▸ **Exercise set**
1. Quote each statement attributed to Ms. Parkes in the passage on alpaca fleece.
2. According to the passage on alpaca fleece, how often should Huacaya alpacas in the U.S. be shorn?
3. Carry on the passage on alpaca fleece from its last sentence.

Moving on from the beard hair issue, Ms. Parkes also claims that, “Alpaca fibers are longer than fine sheep wools, ranging in length from 4 ½ to 11 inches (11.5-28cm) or longer depending on how frequently they’ve been shorn.”
It’s hard to argue with that statement because it seems to be describing only the length of Peruvian fleeces and the shearing intervals used in Peru. However, even the most inexperienced alpaca breeder will tell you that the length of Suri fleeces differ greatly from those of Huacayas, as do the ability of each type of alpaca to go unshorn in warmer weather.
Because the Suri fleece is not as insulating as that of the Huacaya, Suris can tolerate going unshorn for longer periods. For this reason, any statement of normal fleece lengths or shearing intervals regarding alpacas should specify which type of alpaca is being referred to. In the U.S., all Huacaya alpacas should be shorn every year to avoid potentially deadly heat stroke caused by an alpaca trying to survive the summer unshorn.
Here are two more of her statements that made me wish that Ms. Parkes had made more of an effort to differentiate between Huacaya and Suri type fleeces,
“Alpaca has a smooth, dense, and lustrous hand, absorbing dye readily and reflecting it back with brilliance and luster.”
“For this same reason, any kind of ribbing in pure alpaca will be decorative only-the yarn won’t reliably keep your fabric snug.”

[Data listing]
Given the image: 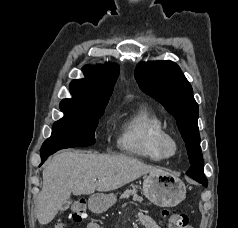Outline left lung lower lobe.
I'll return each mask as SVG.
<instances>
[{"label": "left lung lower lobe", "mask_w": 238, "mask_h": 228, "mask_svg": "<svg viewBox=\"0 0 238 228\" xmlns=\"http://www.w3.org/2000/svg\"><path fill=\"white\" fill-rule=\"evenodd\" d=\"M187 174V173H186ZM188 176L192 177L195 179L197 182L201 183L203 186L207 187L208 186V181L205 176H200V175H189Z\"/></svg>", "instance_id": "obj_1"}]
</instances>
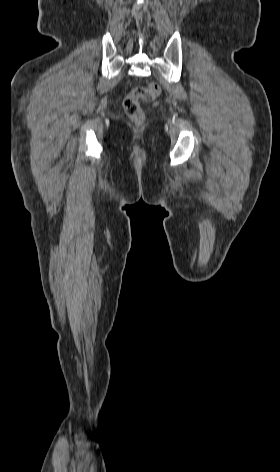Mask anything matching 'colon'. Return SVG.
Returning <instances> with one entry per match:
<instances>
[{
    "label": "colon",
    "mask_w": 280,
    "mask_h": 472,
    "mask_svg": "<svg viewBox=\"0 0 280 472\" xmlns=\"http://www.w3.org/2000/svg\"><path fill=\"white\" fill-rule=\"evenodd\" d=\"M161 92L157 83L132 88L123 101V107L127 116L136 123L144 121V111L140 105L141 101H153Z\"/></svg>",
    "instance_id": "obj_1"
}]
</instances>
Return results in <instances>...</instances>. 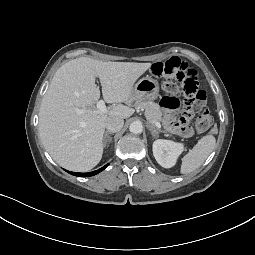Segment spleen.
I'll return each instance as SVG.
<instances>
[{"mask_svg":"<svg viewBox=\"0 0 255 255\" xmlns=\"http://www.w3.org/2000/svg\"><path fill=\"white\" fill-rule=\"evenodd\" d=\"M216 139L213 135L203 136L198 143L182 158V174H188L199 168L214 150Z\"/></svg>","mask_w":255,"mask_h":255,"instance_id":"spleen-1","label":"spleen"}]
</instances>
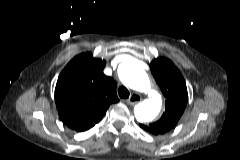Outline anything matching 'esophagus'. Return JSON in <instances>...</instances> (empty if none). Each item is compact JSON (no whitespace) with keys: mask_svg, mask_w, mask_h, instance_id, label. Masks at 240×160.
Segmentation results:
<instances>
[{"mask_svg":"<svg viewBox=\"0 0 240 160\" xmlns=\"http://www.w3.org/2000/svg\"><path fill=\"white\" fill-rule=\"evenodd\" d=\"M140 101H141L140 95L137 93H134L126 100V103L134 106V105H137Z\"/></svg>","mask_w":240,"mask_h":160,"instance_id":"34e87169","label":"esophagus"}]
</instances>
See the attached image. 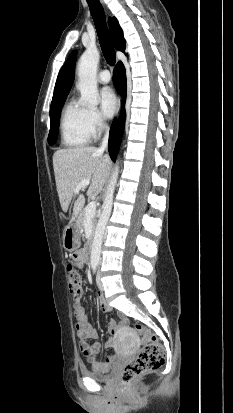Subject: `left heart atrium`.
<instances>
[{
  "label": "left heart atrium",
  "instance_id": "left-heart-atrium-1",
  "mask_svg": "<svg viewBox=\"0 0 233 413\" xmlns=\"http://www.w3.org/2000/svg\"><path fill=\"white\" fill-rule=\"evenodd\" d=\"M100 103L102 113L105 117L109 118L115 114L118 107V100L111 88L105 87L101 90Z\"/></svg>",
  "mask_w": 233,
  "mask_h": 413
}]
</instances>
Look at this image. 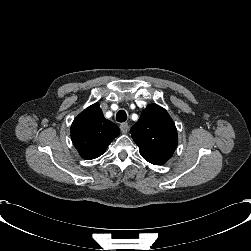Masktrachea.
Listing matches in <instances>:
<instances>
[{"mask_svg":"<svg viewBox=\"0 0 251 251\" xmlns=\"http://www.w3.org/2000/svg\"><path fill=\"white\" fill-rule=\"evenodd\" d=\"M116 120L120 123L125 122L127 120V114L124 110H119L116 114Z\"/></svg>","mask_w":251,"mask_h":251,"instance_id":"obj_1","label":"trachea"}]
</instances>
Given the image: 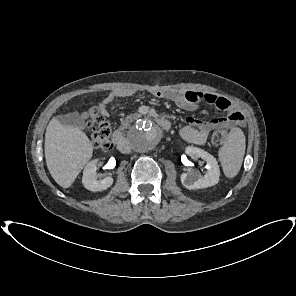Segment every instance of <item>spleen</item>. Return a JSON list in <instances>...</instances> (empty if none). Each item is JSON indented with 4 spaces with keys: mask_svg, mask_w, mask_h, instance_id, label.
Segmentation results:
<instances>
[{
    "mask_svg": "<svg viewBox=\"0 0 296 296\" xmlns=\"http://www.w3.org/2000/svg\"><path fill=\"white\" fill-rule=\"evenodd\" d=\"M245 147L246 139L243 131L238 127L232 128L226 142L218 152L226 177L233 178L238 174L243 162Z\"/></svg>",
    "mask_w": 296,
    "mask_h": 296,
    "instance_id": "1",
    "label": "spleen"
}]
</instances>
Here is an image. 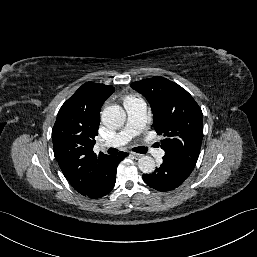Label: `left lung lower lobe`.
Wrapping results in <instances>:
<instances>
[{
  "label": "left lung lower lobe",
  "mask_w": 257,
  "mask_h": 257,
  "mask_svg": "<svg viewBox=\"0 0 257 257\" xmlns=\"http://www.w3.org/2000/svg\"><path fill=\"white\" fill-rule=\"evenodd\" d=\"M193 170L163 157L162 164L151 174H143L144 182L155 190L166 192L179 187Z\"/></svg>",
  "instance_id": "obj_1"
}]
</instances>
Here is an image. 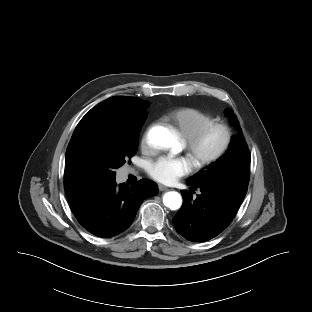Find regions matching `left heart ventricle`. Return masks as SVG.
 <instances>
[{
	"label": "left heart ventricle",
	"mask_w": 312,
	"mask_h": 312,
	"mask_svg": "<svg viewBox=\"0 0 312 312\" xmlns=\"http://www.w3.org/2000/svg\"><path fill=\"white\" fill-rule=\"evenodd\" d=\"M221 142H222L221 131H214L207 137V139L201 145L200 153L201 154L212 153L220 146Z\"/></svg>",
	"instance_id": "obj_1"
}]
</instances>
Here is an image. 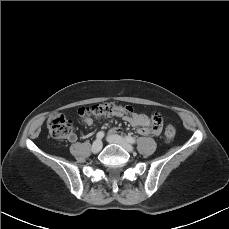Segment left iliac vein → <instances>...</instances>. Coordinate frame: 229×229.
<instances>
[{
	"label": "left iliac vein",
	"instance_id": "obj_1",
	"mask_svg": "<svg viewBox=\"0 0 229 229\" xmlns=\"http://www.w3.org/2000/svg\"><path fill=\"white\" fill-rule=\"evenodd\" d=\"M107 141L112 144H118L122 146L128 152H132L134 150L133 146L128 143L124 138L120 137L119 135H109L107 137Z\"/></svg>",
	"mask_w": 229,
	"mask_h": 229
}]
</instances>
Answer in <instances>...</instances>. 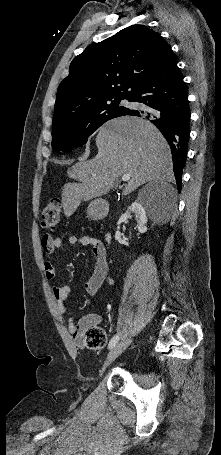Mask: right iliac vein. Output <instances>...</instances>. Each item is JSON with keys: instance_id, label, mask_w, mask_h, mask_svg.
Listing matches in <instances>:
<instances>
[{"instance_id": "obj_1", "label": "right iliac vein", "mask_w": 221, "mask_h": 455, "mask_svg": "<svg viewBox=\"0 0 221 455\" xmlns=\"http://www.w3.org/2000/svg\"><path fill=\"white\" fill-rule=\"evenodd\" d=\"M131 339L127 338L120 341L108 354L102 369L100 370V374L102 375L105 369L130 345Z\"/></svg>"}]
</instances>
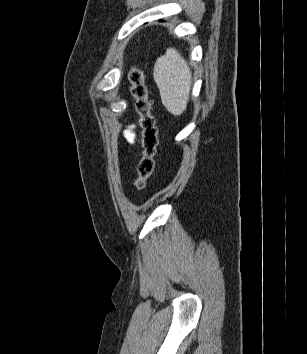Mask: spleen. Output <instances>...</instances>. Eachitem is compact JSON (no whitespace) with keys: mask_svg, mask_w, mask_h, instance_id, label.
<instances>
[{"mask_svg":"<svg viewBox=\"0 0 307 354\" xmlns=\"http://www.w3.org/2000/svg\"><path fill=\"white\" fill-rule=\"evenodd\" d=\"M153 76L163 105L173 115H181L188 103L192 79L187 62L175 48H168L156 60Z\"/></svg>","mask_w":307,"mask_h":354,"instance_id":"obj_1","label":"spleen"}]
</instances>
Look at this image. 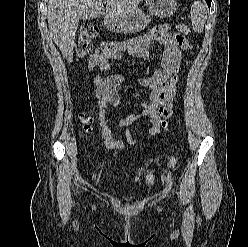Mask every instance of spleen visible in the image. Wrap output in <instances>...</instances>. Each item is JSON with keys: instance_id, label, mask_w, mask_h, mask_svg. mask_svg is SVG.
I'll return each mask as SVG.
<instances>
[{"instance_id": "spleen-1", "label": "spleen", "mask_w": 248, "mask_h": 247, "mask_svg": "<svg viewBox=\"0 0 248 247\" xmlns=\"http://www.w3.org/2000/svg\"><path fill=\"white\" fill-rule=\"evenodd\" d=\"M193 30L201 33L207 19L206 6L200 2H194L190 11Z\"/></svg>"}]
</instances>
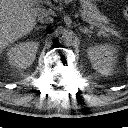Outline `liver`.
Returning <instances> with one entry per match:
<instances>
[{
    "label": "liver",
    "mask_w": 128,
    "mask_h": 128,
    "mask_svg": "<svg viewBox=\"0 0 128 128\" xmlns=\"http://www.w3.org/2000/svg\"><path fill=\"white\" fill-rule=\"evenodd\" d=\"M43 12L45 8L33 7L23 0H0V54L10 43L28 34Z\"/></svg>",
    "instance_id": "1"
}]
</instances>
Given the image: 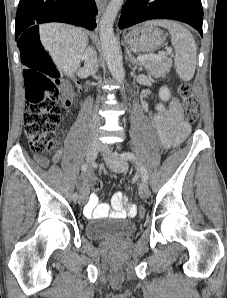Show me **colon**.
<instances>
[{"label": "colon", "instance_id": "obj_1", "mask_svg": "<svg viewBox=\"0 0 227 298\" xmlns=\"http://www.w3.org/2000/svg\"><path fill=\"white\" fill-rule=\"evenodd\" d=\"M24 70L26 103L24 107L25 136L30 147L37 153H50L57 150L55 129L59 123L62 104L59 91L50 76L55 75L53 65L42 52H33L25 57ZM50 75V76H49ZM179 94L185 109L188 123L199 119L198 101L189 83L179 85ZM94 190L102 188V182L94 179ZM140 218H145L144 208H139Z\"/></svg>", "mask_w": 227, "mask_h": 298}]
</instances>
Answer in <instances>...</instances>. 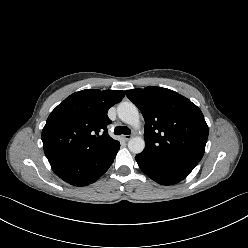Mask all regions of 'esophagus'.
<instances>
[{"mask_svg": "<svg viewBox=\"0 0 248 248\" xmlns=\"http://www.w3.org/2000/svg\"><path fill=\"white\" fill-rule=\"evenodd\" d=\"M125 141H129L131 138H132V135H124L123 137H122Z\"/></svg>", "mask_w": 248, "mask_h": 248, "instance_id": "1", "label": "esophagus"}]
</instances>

▸ **Exercise responses**
1.
"Alpaca fibers are longer than fine sheep wools, ranging in length from 4 ½ to 11 inches (11.5-28cm) or longer depending on how frequently they've been shorn."
"Alpaca has a smooth, dense, and lustrous hand, absorbing dye readily and reflecting it back with brilliance and luster."
"For this same reason, any kind of ribbing in pure alpaca will be decorative only-the yarn won't reliably keep your fabric snug."

2. Every year.

3.
The words “brilliance” and “luster” are usually associated with the much smoother, shinier Suri-type alpaca fleece while the ability of the alpaca fleece to produce a snugly-fitting ribbed edge would be possible in a Huacaya-type fleece only. At least Ms. Parkes correctly asserts that alpaca fiber accepts dye well.
Having claimed that using ribbing in alpaca yarns will not produce the desired snugness, she then goes on to review specific brands of alpaca yarn and says of one in particular, “the inelastic drape of most alpaca yarns make them a poor choice for cabled or textured patterns, but this yarn (Blue Sky Alpacas Royal) would be a standout in an Aran sweater.”
Could that be because the creators of Blue Sky Alpacas Royal yarn have made some effort to use crimpy Huacaya alpaca fleeces when producing their popular alpaca yarn? I couldn’t tell from their website.
“ Knot Hat, A Blue Sky pattern as advertised in Vogue Knitting Fall 2007. Designed by Bobbi IntVeld. Shown in Blue Sky Royal, #708 Seaglass.”

Note the use of ribbing which seems functional rather than merely decorative on the tightly-fitting hat above.
I, myself, have spun up, and knit with, many, many alpaca fleeces, of both the Suri and Huacaya variety and found that the garments that I spun and knit from Huacaya fleeces have kept their shapes quite well through several years of wear and repeated washings.
The mittens pictured below, for example, have been worn by me almost every day throughout two winters while doing horse barn chores and still fit the same way they did when I first put them on. In order to remove horsey smell and hay coverage, they have been washed many times and, while they no longer look perfect, they have completely resisted pilling and stretching.

My final complaint has to do with Ms. Parke’s assertion that the word ‘royal’ in one alpaca yarn’s name is, “code for royal baby alpaca.” The last thing any of us needs is more confusion about the terminology used to express alpaca fiber diameter!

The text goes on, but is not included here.